Zeljkovic Ivan, Novak Matea, Jordan Ana, Lisicic Ante, Nemeth-Blažić Tatjana, Pavlovic Nikola, Manola Šime
Department of Cardiovascular Diseases, Dubrava University Hospital, Avenija Gojka Šuška, Zagreb, Croatia.
Catholic University of Croatia, Zagreb, Croatia.
Heart Rhythm O2. 2024 Oct 19;6(1):58-63. doi: 10.1016/j.hroo.2024.10.005. eCollection 2025 Jan.
As artificial intelligence and large language models continue to evolve, their application in health care is expanding. OpenAI's Chat Generative Pre-trained Transformer 4 (ChatGPT-4) represents the latest advancement in this technology, capable of engaging in complex dialogues and providing information.
This study explores the correctness of ChatGPT-4 in informing patients about atrial fibrillation.
This cross-sectional observational study involved ChatGPT-4 in responding to a structured set of 108 questions across 10 categories related to atrial fibrillation. These categories included basic information, treatment options, lifestyle adjustments, and more, reflecting common patient inquiries. The model's responses were evaluated by a panel of 3 cardiologists on the basis of accuracy, comprehensiveness, clarity, relevance to clinical practice, and patient safety. The total correctness of ChatGPT-4 was quantitatively assessed through scores assigned in each category, and statistical analysis was performed to identify significant differences in performance across categories.
ChatGPT-4 provided correct and relevant answers with considerable variability across categories. It excelled in "Lifestyle Adjustments" and "Daily Life and Management" with perfect and near-perfect scores but struggled with "Miscellaneous Concerns" scoring lower. Statistical analysis confirmed significant differences in total scores across categories ( = .020).

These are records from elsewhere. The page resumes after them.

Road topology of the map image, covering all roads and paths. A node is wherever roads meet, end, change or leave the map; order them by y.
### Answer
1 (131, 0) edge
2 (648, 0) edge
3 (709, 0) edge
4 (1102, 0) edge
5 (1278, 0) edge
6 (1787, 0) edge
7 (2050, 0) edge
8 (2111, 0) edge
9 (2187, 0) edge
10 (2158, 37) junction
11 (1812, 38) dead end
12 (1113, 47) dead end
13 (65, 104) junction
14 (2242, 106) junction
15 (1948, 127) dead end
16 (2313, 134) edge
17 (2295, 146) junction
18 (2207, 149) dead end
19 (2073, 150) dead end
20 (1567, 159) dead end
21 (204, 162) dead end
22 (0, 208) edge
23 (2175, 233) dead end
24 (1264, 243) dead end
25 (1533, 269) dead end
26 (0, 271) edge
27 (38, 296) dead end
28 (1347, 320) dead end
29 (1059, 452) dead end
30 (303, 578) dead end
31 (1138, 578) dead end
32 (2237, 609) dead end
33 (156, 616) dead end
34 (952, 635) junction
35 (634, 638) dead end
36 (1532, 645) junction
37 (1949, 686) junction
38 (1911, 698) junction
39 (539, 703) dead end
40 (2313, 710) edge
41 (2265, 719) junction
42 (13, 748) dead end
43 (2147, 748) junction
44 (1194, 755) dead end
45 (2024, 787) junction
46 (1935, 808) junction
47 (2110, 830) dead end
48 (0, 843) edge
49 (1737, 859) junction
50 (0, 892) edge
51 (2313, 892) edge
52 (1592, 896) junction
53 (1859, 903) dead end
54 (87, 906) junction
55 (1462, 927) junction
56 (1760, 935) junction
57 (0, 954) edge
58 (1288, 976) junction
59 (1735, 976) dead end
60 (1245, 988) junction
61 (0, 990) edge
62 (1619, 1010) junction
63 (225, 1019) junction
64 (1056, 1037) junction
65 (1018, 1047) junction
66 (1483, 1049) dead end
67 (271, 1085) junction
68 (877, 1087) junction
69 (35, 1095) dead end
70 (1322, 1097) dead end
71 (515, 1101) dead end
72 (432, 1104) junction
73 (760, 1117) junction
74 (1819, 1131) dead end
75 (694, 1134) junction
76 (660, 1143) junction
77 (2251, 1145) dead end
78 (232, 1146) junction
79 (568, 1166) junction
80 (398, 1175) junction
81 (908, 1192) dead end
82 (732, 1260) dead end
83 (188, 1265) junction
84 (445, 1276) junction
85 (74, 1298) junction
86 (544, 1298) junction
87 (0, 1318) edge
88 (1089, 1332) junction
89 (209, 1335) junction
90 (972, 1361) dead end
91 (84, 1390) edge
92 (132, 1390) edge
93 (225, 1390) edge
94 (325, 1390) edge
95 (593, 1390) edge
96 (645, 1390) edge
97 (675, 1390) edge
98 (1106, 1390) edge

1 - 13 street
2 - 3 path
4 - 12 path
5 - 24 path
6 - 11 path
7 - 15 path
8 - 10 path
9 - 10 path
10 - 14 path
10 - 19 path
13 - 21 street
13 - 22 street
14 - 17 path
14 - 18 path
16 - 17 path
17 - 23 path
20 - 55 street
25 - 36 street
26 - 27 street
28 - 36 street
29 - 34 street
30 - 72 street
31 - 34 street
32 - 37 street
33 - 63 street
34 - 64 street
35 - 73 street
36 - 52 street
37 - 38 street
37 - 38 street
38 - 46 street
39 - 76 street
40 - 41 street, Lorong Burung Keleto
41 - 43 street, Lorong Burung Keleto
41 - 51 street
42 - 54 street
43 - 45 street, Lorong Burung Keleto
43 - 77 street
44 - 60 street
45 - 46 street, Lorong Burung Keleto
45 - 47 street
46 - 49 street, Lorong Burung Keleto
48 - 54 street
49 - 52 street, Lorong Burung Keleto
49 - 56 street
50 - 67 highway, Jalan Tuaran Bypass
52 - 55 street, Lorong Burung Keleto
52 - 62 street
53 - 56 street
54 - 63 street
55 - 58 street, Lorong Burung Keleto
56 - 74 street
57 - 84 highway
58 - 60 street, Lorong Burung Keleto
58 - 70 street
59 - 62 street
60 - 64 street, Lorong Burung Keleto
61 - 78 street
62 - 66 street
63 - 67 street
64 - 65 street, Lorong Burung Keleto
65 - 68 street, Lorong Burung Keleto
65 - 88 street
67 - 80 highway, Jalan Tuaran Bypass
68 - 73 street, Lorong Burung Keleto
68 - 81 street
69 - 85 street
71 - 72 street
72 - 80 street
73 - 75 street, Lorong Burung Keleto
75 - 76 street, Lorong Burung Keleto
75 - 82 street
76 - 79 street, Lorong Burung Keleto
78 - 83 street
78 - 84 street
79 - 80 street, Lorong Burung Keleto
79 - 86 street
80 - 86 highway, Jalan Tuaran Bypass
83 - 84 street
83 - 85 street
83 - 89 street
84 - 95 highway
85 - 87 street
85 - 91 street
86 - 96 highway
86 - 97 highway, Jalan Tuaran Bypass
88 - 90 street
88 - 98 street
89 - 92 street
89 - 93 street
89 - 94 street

Our results suggest that while ChatGPT-4 is reliable in categories with structured and direct queries, it shows limitations when handling complex medical queries that require in-depth explanations or clinical judgment. ChatGPT-4 demonstrates promising potential as a tool for patient-focused informing in atrial fibrillation, particularly in straightforward informing content.
随着人工智能和大语言模型不断发展,它们在医疗保健领域的应用正在扩大。OpenAI的聊天生成预训练变换器4(ChatGPT-4)代表了这项技术的最新进展,能够进行复杂对话并提供信息。
本研究探讨ChatGPT-4在向患者介绍心房颤动方面的正确性。
这项横断面观察性研究让ChatGPT-4回答与心房颤动相关的10个类别的108个结构化问题。这些类别包括基本信息、治疗选择、生活方式调整等,反映了患者常见的疑问。3位心脏病专家组成的小组根据准确性、全面性、清晰度、与临床实践的相关性以及患者安全性对该模型的回答进行评估。通过在每个类别中分配的分数对ChatGPT-4的总体正确性进行定量评估,并进行统计分析以确定不同类别之间性能的显著差异。
ChatGPT-4提供了正确且相关的答案,但不同类别之间存在相当大的差异。它在“生活方式调整”和“日常生活与管理”方面表现出色,得分完美或接近完美,但在“其他问题”方面表现不佳,得分较低。统计分析证实不同类别之间的总分存在显著差异(P = .020)。
我们的结果表明,虽然ChatGPT-4在处理结构化和直接查询的类别中是可靠的,但在处理需要深入解释或临床判断的复杂医学查询时存在局限性。ChatGPT-4作为一种以患者为中心的心房颤动信息告知工具,特别是在简单的告知内容方面,显示出有前景的潜力。